Exercise passage:
The Pirates of the Caribbean franchise is a fantasy-adventure film series consisting of The Curse of the Black Pearl (2003), Dead Man's Chest (2006), At World's End (2007), On Stranger Tides (2011) and Dead Men Tell No Tales (2017). The first three films were directed by Gore Verbinski, while the fourth was by Rob Marshall; the series was written by Ted Elliott and Terry Rossio, produced by Jerry Bruckheimer and distributed by Walt Disney Pictures. The Pirates films have featured such characters as Captain Jack Sparrow (Johnny Depp), Will Turner (Orlando Bloom), Elizabeth Swann (Keira Knightley), Captain Hector Barbossa (Geoffrey Rush), Joshamee Gibbs (Kevin McNally), Davy Jones (Bill Nighy), Angelica (Penélope Cruz), Blackbeard (Ian McShane), Philip Swift (Sam Claflin) and Syrena (Àstrid Bergès-Frisbey). Hans Zimmer composed the score primarily, although Klaus Badelt composed for the first film.

Information:
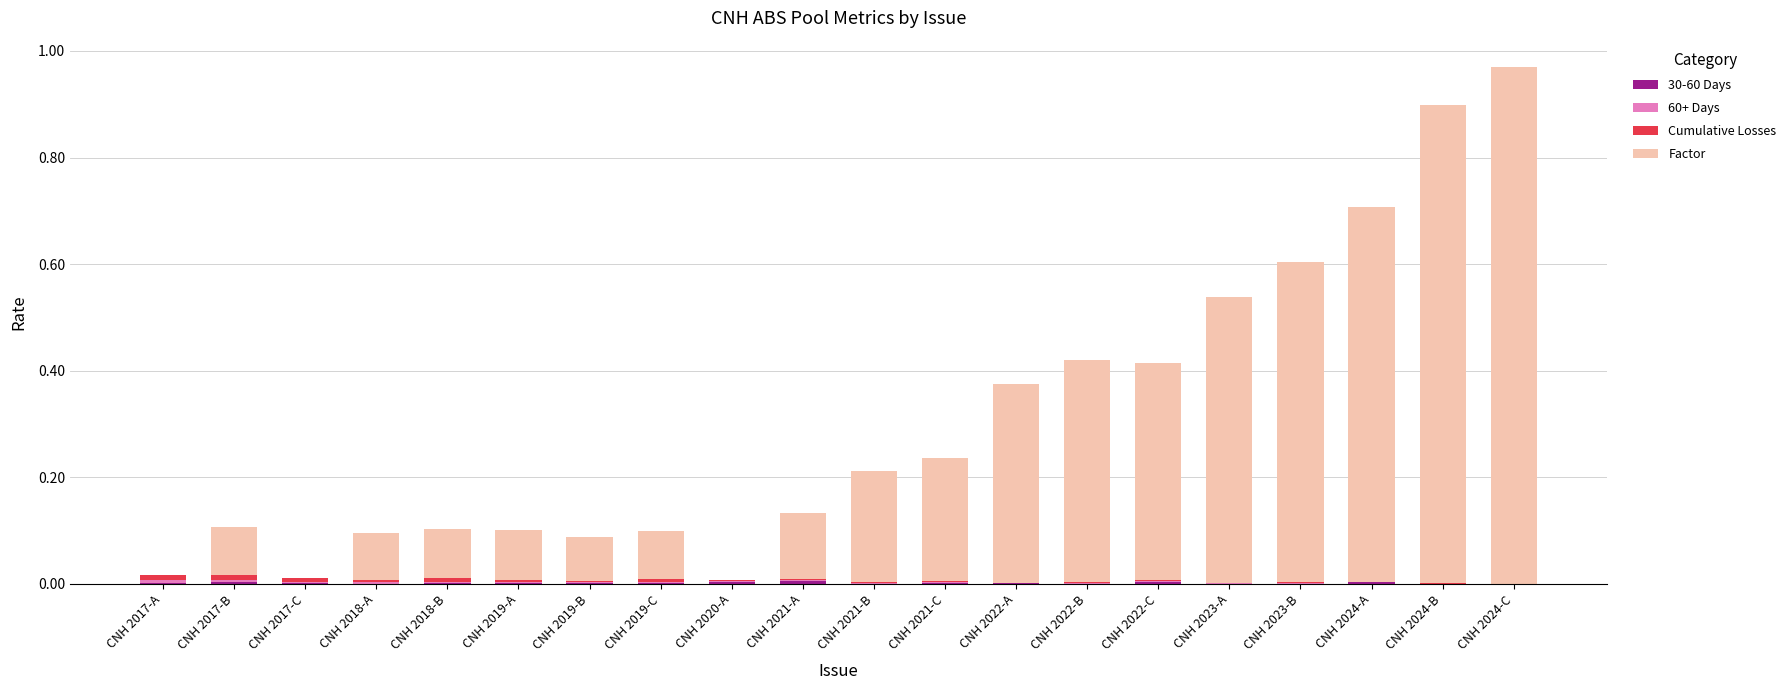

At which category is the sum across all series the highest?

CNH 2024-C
* * *
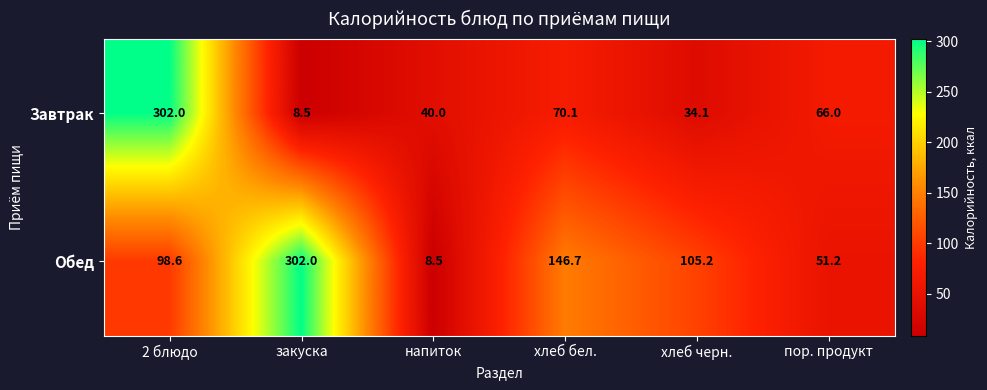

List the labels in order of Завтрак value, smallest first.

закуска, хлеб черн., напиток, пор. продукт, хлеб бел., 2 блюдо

Problem requirements: In the Pirates of the Caribbean text, list every film title in the series along with its year. Answer using only the text about the Pirates of the Caribbean films.

Your response:
The Curse of the Black Pearl (2003)
Dead Man's Chest (2006)
At World's End (2007)
On Stranger Tides (2011)
Dead Men Tell No Tales (2017)